Main Python code for this is here.

Motivation

During Karlheinz Brandenburg’s visit, he remarked that learning room shapes from the sound of the room is still an open question. So yesterday, “for fun” I decided to try the easiest possible thing I could think of, the most “ideal” if you will: wrote a NN system that learns to use a set of room mode frequencies to predict (boxy) room dimensions, or vice versa, i.e. it learns the “Rayleigh Equation” for 3D standing waves…

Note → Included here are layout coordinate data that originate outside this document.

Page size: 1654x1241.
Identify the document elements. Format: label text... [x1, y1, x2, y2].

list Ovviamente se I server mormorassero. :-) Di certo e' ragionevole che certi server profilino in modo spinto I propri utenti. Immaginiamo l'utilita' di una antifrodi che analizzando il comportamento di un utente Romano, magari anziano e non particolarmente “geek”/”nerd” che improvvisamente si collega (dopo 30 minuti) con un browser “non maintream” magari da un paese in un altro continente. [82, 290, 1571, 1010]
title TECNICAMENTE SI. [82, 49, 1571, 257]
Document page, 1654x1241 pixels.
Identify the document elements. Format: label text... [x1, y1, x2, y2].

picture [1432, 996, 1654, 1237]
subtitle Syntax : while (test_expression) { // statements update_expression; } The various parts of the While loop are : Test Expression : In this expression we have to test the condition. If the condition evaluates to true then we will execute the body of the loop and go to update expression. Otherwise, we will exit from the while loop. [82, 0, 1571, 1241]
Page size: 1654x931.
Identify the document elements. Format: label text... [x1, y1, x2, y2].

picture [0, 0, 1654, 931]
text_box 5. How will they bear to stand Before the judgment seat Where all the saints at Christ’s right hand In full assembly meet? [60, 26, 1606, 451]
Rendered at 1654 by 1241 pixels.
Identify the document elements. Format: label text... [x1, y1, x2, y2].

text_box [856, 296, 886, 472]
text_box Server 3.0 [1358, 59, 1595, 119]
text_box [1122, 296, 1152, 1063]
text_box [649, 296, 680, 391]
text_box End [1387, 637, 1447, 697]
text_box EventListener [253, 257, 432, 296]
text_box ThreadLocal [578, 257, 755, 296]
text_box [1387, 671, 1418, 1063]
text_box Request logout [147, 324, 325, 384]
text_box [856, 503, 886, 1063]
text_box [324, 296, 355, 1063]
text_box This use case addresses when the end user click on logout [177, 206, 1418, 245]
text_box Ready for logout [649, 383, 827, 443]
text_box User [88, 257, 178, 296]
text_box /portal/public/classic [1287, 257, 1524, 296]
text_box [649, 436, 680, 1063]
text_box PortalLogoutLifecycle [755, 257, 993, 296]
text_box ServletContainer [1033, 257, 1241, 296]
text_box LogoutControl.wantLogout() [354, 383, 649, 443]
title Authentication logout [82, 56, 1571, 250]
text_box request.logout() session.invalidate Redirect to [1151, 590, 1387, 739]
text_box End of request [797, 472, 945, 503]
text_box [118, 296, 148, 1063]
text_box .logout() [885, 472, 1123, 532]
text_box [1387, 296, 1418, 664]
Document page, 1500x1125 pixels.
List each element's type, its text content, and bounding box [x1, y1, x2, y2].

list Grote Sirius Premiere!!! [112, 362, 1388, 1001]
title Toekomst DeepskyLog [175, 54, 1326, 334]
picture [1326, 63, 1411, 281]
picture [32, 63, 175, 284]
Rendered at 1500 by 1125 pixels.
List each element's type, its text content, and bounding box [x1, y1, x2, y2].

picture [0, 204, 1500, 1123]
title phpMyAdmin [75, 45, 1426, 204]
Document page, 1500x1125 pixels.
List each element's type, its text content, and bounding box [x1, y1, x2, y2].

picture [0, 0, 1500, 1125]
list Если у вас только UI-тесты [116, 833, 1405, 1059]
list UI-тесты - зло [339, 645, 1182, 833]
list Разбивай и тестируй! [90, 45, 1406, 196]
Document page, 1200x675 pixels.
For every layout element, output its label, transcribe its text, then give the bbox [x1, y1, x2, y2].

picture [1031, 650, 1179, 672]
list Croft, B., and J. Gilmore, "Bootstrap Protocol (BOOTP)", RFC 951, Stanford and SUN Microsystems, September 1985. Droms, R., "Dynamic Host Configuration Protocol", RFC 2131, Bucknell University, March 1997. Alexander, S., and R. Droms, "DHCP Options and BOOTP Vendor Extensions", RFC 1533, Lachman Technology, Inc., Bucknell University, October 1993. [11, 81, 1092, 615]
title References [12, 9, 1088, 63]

…both ‘forwards’ or ‘backwards’: [L,W,H] <–> [list of mode frequencies] (given speed of sound v_s).

Results

Seems to learn within +/- 5%. I don’t have a graphical representation of going from mode frequencies to room dimensions (any ideas?). For mapping dimensions to frequencies, here’s a sample room shown in the picture (red=target, green=predicted), used a training set of 200,000 random rooms. It even learns to sort the freqs in ascending order.

Sample plot of mode freqs

Interestingly, trying to ‘help’ the network by using squared frequencies, inverse-(squared)-dimensions, etc. actually gave worse performance than letting the network learn the nonlinearities itself. (???)

Of what possible practical utility is this? Not really sure. Although, it does a fairly decent job learning the room shape even using a smaller random subsample of the available mode frequencies. :-) If anything, it highlights a weakness of data-driven modeling: there’s no way you’ll measure 200,000 rooms in real life!

Future Work

Taking this further, would require analyzing the weights of the network in detail, to see how it represents the function approximation. Which would be worth doing!

Moving on to non-boxy rooms would be relevant and challenging. Some means of encoding the room geometry would be needed, as well some way of simulating (or measuring?) resonant frequencies or impulse responses.